September 20 2012
Contact: David Neustadt: 212-709-1691
CUOMO ADMINISTRATION FINES OXFORD HEALTH $665,000 FOR FAILING TO TELL CONSUMERS THEIR RIGHTS AND BENEFITS
DFS Finds Violations Including Failing to Provide Explanations of Benefits in Approximately 300,000 Cases
Benjamin M. Lawsky, Superintendent of Financial Services, today announced that Oxford Health has been fined $665,000 for failing to explain coverage to their health plan members. Oxford also failed to tell members how to challenge claims denials.

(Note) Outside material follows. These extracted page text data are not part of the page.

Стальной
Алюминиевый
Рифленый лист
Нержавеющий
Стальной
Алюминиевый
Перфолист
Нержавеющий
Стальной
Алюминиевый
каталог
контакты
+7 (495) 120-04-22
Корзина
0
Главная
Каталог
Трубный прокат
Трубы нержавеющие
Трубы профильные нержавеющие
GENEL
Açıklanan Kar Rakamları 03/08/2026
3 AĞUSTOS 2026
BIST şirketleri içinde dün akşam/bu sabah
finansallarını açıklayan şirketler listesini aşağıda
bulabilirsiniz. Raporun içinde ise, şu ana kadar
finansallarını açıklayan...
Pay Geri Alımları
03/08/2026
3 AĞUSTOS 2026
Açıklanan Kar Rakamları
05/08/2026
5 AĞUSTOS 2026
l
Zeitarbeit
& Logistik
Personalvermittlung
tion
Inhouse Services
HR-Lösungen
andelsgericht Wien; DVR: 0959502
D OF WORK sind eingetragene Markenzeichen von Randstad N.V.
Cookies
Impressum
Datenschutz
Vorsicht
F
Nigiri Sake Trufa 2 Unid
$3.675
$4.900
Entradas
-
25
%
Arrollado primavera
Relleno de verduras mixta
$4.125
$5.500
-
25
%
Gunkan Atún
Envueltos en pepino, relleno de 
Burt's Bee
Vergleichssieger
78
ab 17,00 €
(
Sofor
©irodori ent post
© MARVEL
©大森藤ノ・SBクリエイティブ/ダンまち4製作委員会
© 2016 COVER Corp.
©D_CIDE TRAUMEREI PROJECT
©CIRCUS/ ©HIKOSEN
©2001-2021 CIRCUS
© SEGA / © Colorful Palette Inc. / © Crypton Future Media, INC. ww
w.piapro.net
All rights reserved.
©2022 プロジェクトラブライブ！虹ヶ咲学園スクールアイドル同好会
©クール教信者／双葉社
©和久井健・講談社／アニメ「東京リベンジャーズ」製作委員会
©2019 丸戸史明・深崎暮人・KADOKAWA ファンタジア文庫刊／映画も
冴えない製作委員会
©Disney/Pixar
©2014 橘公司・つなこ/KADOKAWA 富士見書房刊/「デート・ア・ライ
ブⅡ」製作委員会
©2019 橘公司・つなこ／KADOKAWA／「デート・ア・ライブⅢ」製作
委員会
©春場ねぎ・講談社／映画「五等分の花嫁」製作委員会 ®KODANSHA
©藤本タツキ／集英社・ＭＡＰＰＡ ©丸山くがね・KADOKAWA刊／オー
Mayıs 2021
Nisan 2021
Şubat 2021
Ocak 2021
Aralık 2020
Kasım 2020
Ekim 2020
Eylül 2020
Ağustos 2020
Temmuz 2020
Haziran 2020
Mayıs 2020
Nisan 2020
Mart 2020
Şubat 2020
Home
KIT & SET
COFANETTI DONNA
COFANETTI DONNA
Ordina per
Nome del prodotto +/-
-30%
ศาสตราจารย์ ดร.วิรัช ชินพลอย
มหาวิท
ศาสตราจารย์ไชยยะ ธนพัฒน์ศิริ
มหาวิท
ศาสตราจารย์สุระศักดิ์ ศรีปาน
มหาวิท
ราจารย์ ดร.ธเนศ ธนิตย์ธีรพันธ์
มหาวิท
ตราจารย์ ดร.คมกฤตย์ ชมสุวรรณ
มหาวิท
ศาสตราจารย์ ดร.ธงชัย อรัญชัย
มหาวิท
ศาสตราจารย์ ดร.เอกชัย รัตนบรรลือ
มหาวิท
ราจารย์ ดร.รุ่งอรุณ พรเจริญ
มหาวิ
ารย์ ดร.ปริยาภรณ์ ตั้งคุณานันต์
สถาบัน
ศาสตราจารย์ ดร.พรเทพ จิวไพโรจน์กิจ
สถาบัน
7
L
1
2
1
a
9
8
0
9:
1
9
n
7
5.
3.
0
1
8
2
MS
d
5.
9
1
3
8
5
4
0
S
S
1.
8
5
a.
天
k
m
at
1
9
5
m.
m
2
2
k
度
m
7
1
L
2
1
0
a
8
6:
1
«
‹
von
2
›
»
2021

Oxford was cited for approximately 300,000 instances of failing to provide what are known as explanation of benefits statements. The statements, required under state law, are intended to describe what services the plans cover and how consumers can appeal when they believe claims are improperly denied.
The two Oxford companies fined are Oxford Health Plans NY Inc. and Oxford Health Insurance Inc. Oxford Health is owned by UnitedHealth Group.
In addition, the companies were cited for failing to facilitate a DFS examination of their conduct by not providing requested information in a timely or complete manner.
“Insurers must provide their members with clear descriptions of their benefits each and every time a claim is processed. Consumers have every right to know what their health plans cover, what the plans don’t cover, and what they can do when their claims have been denied improperly,” Superintendent Lawsky said. “This fine reflects the serious and systematic nature of the practices uncovered by the Department. At the same time, we are encouraged by Oxford’s commitment to addressing the Department’s findings and improving its performance going forward.”
The violations found in the DFS exam include:
· Failing to send explanation of benefits statements for certain claims which were denied in part or in full.
· Instances when the explanation of benefits statements that were sent failed to contain specific explanations of why claims were denied or not fully covered.
· Failing to make timely utilization reviews, the process used by insurers to make an initial determination about whether treatment being given to a plan member is medically necessary.
· Failing to give members required information about appeals processes that could be used when utilization reviews determined that coverage of medical treatment was being denied.
Oxford was also cited for failing to provide the Department with complete and accurate information in a timely manner on several occasions when examiners reviewed records and the insurers’ claims payments practices.
In a settlement with the Department, Oxford agreed to take steps necessary to prevent the violations from occurring again. The company agreed to revise procedures regarding issuing explanation of benefits statements and conducting utilization reviews.